**INSTRUCTION**. Edit the entries below by changing each "collector number" to "field number". Leave everything else unchanged.

**SUPPLIED ENTRIES**.

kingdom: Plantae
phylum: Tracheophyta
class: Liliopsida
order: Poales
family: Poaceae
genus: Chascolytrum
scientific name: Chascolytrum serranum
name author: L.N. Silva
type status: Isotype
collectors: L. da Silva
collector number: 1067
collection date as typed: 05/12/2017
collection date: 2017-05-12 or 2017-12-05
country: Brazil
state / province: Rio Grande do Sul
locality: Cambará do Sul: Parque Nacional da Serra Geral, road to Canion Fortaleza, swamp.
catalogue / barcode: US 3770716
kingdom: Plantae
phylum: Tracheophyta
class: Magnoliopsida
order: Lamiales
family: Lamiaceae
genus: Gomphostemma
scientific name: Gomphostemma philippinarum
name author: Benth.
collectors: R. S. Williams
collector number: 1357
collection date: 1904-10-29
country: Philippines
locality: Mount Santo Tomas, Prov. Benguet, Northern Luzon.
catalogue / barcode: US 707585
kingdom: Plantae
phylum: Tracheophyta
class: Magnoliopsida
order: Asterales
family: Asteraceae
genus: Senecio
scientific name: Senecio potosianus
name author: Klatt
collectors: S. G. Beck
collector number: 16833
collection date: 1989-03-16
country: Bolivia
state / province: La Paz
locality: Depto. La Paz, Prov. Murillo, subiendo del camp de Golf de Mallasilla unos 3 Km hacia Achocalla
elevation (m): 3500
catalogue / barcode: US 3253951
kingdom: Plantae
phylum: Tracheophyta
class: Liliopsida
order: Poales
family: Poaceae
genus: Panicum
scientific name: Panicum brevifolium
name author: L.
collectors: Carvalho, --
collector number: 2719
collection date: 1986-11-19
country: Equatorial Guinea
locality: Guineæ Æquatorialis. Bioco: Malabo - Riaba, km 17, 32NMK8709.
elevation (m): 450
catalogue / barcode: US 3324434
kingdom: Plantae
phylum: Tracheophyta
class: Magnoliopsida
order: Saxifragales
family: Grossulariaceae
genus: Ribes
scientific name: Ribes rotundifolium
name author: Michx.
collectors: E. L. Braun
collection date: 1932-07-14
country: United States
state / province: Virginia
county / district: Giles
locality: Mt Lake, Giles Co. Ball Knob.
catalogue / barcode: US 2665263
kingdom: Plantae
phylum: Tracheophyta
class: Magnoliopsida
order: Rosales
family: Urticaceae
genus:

**SOLUTION**.
kingdom: Plantae
phylum: Tracheophyta
class: Liliopsida
order: Poales
family: Poaceae
genus: Chascolytrum
scientific name: Chascolytrum serranum
name author: L.N. Silva
type status: Isotype
collectors: L. da Silva
field number: 1067
collection date as typed: 05/12/2017
collection date: 2017-05-12 or 2017-12-05
country: Brazil
state / province: Rio Grande do Sul
locality: Cambará do Sul: Parque Nacional da Serra Geral, road to Canion Fortaleza, swamp.
catalogue / barcode: US 3770716
kingdom: Plantae
phylum: Tracheophyta
class: Magnoliopsida
order: Lamiales
family: Lamiaceae
genus: Gomphostemma
scientific name: Gomphostemma philippinarum
name author: Benth.
collectors: R. S. Williams
field number: 1357
collection date: 1904-10-29
country: Philippines
locality: Mount Santo Tomas, Prov. Benguet, Northern Luzon.
catalogue / barcode: US 707585
kingdom: Plantae
phylum: Tracheophyta
class: Magnoliopsida
order: Asterales
family: Asteraceae
genus: Senecio
scientific name: Senecio potosianus
name author: Klatt
collectors: S. G. Beck
field number: 16833
collection date: 1989-03-16
country: Bolivia
state / province: La Paz
locality: Depto. La Paz, Prov. Murillo, subiendo del camp de Golf de Mallasilla unos 3 Km hacia Achocalla
elevation (m): 3500
catalogue / barcode: US 3253951
kingdom: Plantae
phylum: Tracheophyta
class: Liliopsida
order: Poales
family: Poaceae
genus: Panicum
scientific name: Panicum brevifolium
name author: L.
collectors: Carvalho, --
field number: 2719
collection date: 1986-11-19
country: Equatorial Guinea
locality: Guineæ Æquatorialis. Bioco: Malabo - Riaba, km 17, 32NMK8709.
elevation (m): 450
catalogue / barcode: US 3324434
kingdom: Plantae
phylum: Tracheophyta
class: Magnoliopsida
order: Saxifragales
family: Grossulariaceae
genus: Ribes
scientific name: Ribes rotundifolium
name author: Michx.
collectors: E. L. Braun
collection date: 1932-07-14
country: United States
state / province: Virginia
county / district: Giles
locality: Mt Lake, Giles Co. Ball Knob.
catalogue / barcode: US 2665263
kingdom: Plantae
phylum: Tracheophyta
class: Magnoliopsida
order: Rosales
family: Urticaceae
genus:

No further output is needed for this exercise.